Linking the functions of unrelated proteins using a novel directed evolution domain insertion method.

We have successfully developed a new directed evolution method for generating integral protein fusions comprising of one domain inserted within another. Creating two connections between the insert and accepting parent domain can result in the inter-dependence of the separate protein activities, thus providing a general strategy for constructing molecular switches. Using an engineered transposon termed MuDel, contiguous trinucleotide sequences were removed at random positions from the bla gene encoding TEM-1 beta-lactamase. The deleted trinucleotide sequence was then replaced by a DNA cassette encoding cytochrome b(562) with differing linking sequences at each terminus and sampling all three reading frames. The result was a variety of chimeric genes encoding novel integral fusion proteins that retained TEM-1 activity. While most of the tolerated insertions were observed in loops, several also occurred close to the termini of alpha-helices and beta-strands. Several variants conferred a switching phenotype on Escherichia coli, with bacterial tolerance to ampicillin being dependent on the presence of haem in the growth medium. The magnitude of the switching phenotype ranged from 4- to 128-fold depending on the insertion position within TEM-1 and the linker sequences that join the two domains.

Expanded molecular diversity generation during directed evolution by trinucleotide exchange (TriNEx).

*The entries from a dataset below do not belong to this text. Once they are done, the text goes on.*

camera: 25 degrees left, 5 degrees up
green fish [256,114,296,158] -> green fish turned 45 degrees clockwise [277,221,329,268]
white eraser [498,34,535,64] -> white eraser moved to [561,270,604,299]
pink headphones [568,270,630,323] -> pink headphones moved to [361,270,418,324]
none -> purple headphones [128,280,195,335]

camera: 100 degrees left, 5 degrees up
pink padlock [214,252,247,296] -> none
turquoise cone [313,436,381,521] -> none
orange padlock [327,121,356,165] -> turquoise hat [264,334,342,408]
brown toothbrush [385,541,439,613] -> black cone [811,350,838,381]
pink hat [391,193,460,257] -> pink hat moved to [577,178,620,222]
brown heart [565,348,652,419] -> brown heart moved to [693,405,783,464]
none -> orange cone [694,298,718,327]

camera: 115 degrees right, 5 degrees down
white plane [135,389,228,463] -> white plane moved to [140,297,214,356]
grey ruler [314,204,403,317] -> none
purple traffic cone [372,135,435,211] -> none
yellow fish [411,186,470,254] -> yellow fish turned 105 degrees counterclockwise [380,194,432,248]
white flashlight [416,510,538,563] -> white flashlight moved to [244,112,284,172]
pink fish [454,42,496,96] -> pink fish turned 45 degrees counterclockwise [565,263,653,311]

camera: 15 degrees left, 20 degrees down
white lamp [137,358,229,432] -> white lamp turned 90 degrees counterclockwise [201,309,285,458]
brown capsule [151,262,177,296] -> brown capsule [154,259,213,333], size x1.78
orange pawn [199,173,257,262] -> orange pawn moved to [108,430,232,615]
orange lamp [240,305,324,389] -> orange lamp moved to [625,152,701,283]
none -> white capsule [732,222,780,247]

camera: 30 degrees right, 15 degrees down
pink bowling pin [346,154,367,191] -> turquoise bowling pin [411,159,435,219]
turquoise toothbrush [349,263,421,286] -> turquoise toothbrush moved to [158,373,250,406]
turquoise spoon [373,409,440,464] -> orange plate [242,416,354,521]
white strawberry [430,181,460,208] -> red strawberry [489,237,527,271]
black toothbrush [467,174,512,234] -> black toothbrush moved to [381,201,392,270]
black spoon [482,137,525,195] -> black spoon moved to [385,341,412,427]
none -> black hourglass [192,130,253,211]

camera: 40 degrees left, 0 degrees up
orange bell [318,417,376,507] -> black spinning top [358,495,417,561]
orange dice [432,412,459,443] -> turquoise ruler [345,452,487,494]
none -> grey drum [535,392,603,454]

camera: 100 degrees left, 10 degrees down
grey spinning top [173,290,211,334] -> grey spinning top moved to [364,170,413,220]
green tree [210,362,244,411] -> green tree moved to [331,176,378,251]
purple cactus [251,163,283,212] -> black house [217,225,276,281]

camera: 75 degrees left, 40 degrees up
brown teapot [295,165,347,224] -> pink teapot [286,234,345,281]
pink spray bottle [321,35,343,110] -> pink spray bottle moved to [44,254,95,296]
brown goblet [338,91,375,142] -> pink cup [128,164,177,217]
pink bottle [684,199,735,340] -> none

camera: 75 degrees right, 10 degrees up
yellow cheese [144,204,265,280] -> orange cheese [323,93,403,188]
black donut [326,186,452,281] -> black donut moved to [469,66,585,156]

Trinucleotide exchange (TriNEx) is a method for generating novel molecular diversity during directed evolution by random substitution of one contiguous trinucleotide sequence for another. Single trinucleotide sequences were deleted at random positions in a target gene using the engineered transposon MuDel that were subsequently replaced with a randomized trinucleotide sequence donated by the DNA cassette termed SubSeq(NNN). The bla gene encoding TEM-1 beta-lactamase was used as a model to demonstrate the effectiveness of TriNEx. Sequence analysis revealed that the mutations were distributed throughout bla, with variants containing single, double and triple nucleotide changes. Many of the resulting amino acid substitutions had significant effects on the in vivo activity of TEM-1, including up to a 64-fold increased activity toward ceftazidime and up to an 8-fold increased resistance to the inhibitor clavulanate. Many of the observed amino acid substitutions were only accessible by exchanging at least two nucleotides per codon, including charge-switch (R164D) and aromatic substitution (W165Y) mutations. TriNEx can therefore generate a diverse range of protein variants with altered properties by combining the power of site-directed saturation mutagenesis with the capacity of whole-gene mutagenesis to randomly introduce mutations throughout a gene.

Investigating protein structural plasticity by surveying the consequence of an amino acid deletion from TEM-1 beta-lactamase.

While the deletion of an amino acid is a common mutation observed in nature, it is generally thought to be disruptive to protein structure. Using a directed evolution approach, we find that the enzyme TEM-1 beta-lactamase was broadly tolerant to the deletion mutations sampled. Circa 73% of the variants analysed retained activity towards ampicillin, with deletion mutations observed in helices and strands as well as regions important for structure and function. Several deletion variants had enhanced activity towards ceftazidime compared to the wild-type TEM-1 demonstrating that removal of an amino acid can have a beneficial outcome.